Both the copy ability and the helper mechanics are, of course, layered on top of traditional platforming, although Kirby leans towards the action end of the Nintendo platform scale. He's got a stamina bar, a guard action (L or R), a slide (down and A or Y) and a dash (double tap left or right on the d-pad). His basic attack involves inhaling an object then spitting it out as damage-dealing stars. At the end of stages there are bosses to defeat. Lose all your health or fall into a pit and you have to restart from the last checkpoint. So while there's a good deal of platforming to be done, most of your time is spent defeating enemies that get in your way.
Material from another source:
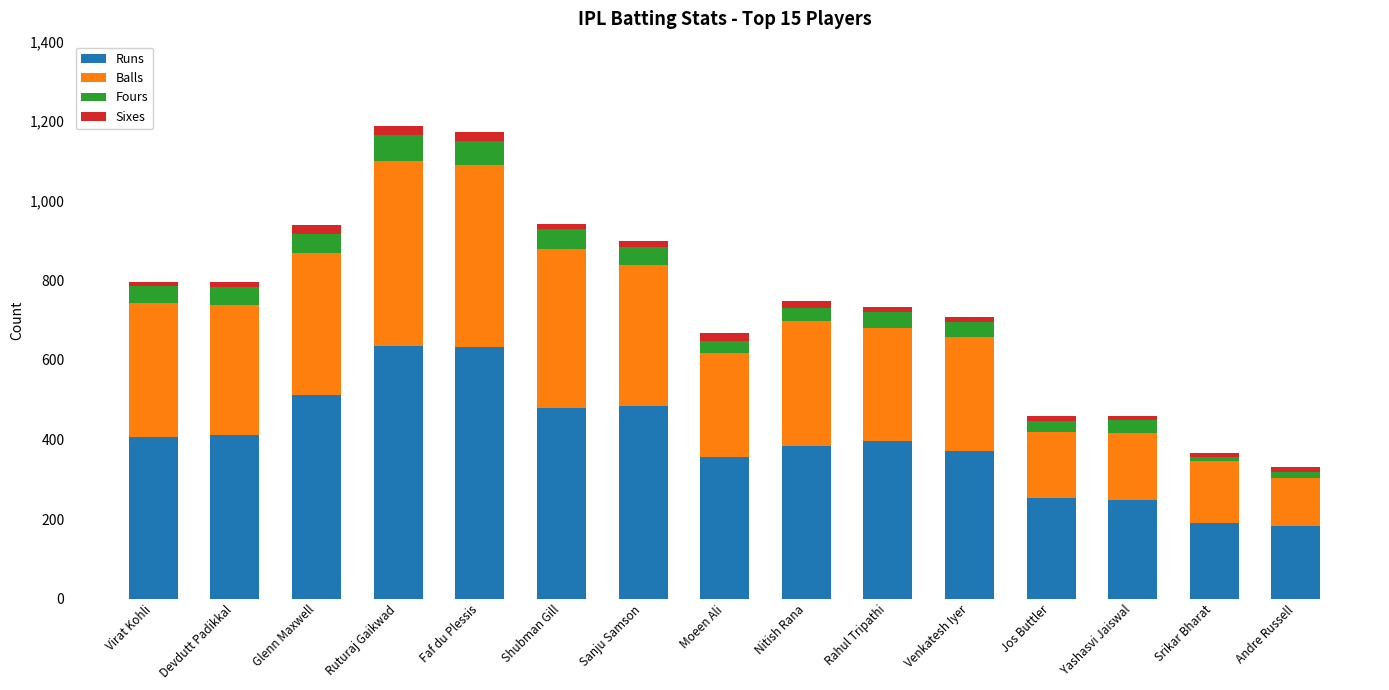

What is the sum of the Runs values at Nitish Rana and Faf du Plessis?

1016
The platforming, is pixel perfect though, and has that quality Nintendo feel. Jumping and using abilities is responsive, and collision detection never frustrates. As with all great platformers, when you die it's your fault. Unfortunately Kirby Super Star Ultra never manages to reach the heights of the likes of New Super Mario Bros., the standard bearer for all platform games on the DS. This is in part due to graphics that look dated (the brand new 3D FMV cut scenes look ropey), as well as uninspired level design. The game relies too much on the copy ability, hoping it'll keep players' attention long enough to distract them from the general lack of oomph. For the first hour the ploy works, but after the novelty wears off the game becomes something of a slog.
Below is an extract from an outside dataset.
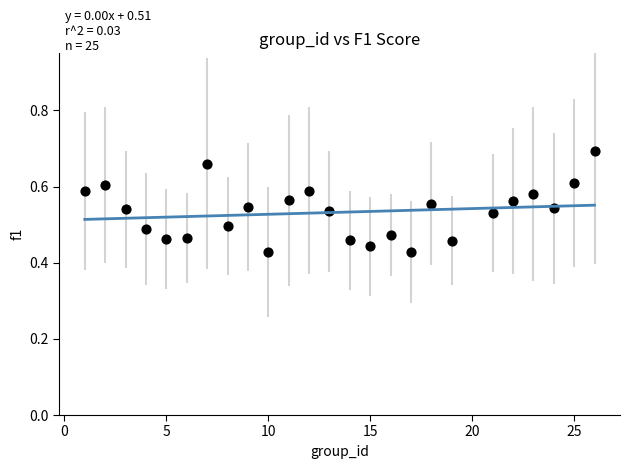

What is the range of Y values (max minus min)?

0.3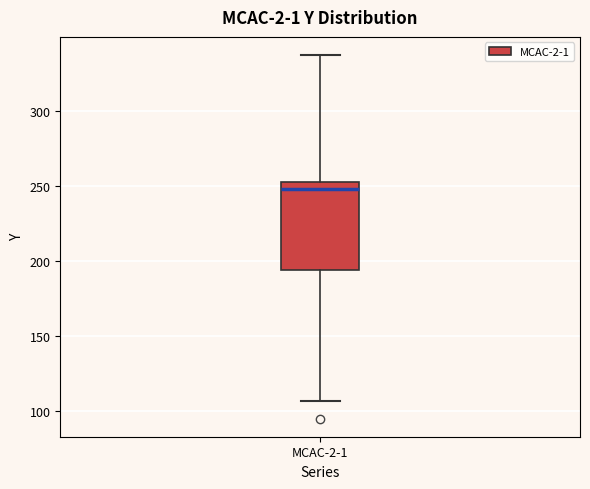

Transcribe this box plot: give where the median line is, the range the box spans, and where the two whiskers end, as read against the y-axis. The values are not printed on the chart, so give them approximately, as read against the axis.

median 250 (just below the box's upper edge), box 195 to 250, whiskers 105 to 335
On the back of the box it says "tons of games in one!", but there's also not much to the overall experience. The game's structured in a slightly odd way. From "The Corkboard" you're able to choose from one of five main game modes, each unlocked after its predecessor is completed. Five of these are traditional Kirby experiences, with slight differences in gameplay. Spring Breeze, the first, is an incredibly easy four-stage adventure that sees Kirby fighting to take back food stolen from Dream Land by long-standing adversary King Dedede. Dyna Blade is set on a Super Mario World-style world map, and again features traditional platforming. The Great Cave Offensive, as mentioned, is a hunt for treasure in one giant level, and is the meatiest of all the game modes. Revenge of Meta Knight is a frantic, fast-paced fight on Meta Knight's battleship that's more 2D shooter than it is platformer. And Milky Way Wishes prevents Kirby from copying the abilities of enemies he inhales. Instead he must collect "Deluxe Ability Pedestals", essentially items with abilities on them. Once collected, they're selectable from a list.
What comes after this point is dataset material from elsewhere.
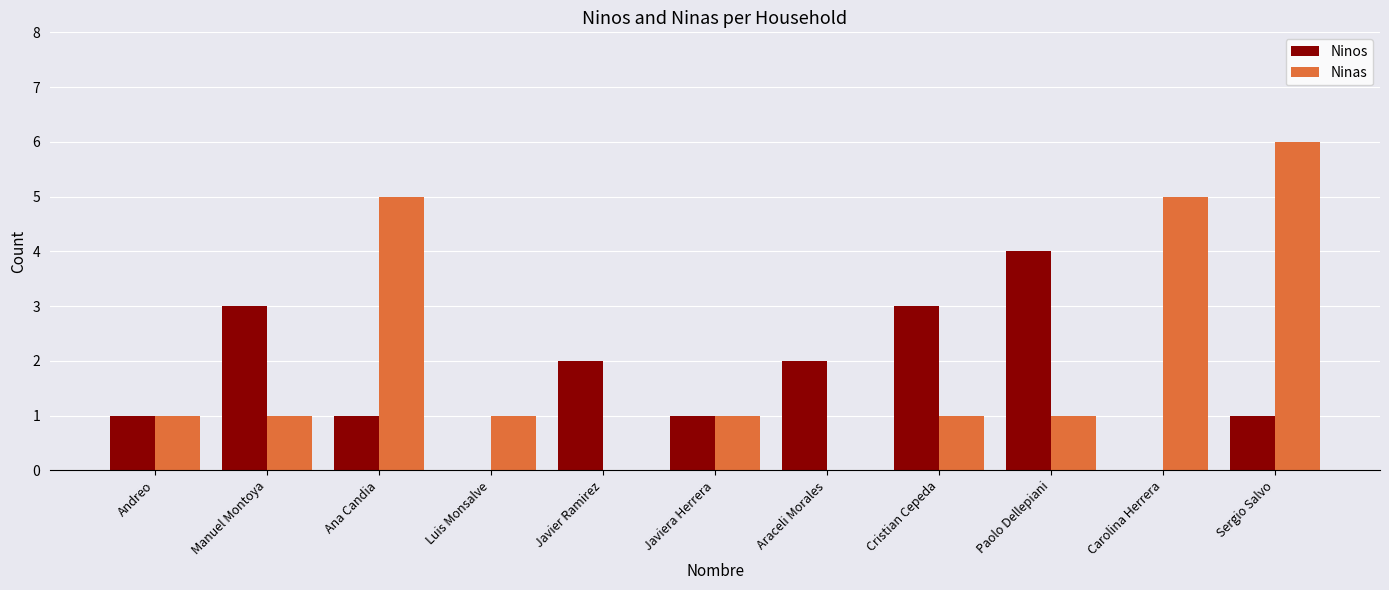

The value of Ninas at Cristian Cepeda is 1. True or false?

True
The new touch screen-based mini-games fall flat

You'll tear through the first few single-player game modes in half an hour. While the more difficult modes will keep you busy for a while, Kirby is generally quite easy. Only one mode adds variety by switching up the gameplay slightly: Gourmet Race is a side-scrolling three-stage race against Kirby's King Dedede. The only problem is it's largely pointless and you won't want to try it more than once. And while three new touch-based mini-games have been included, none will keep you occupied for long, despite the fact Wireless DS Single Card Download play is supported. Once you've completed the five main game modes, new harder modes become available, including some rock hard boss arenas. But most of the new stuff is just rehashes of what's gone before, and they're not actually that hard.

Still, Kirby fans will find much to enjoy. Kirby Super Star on the SNES is considered the best Kirby game ever made by aficionados, so the fact that this remake adds a few bells and whistles should ensure smiles all round. While it's not as imaginative, challenging or as well designed as New Super Mario Bros., still the best platformer on the console, it's a solid addition to the DS' impressive library of platform games.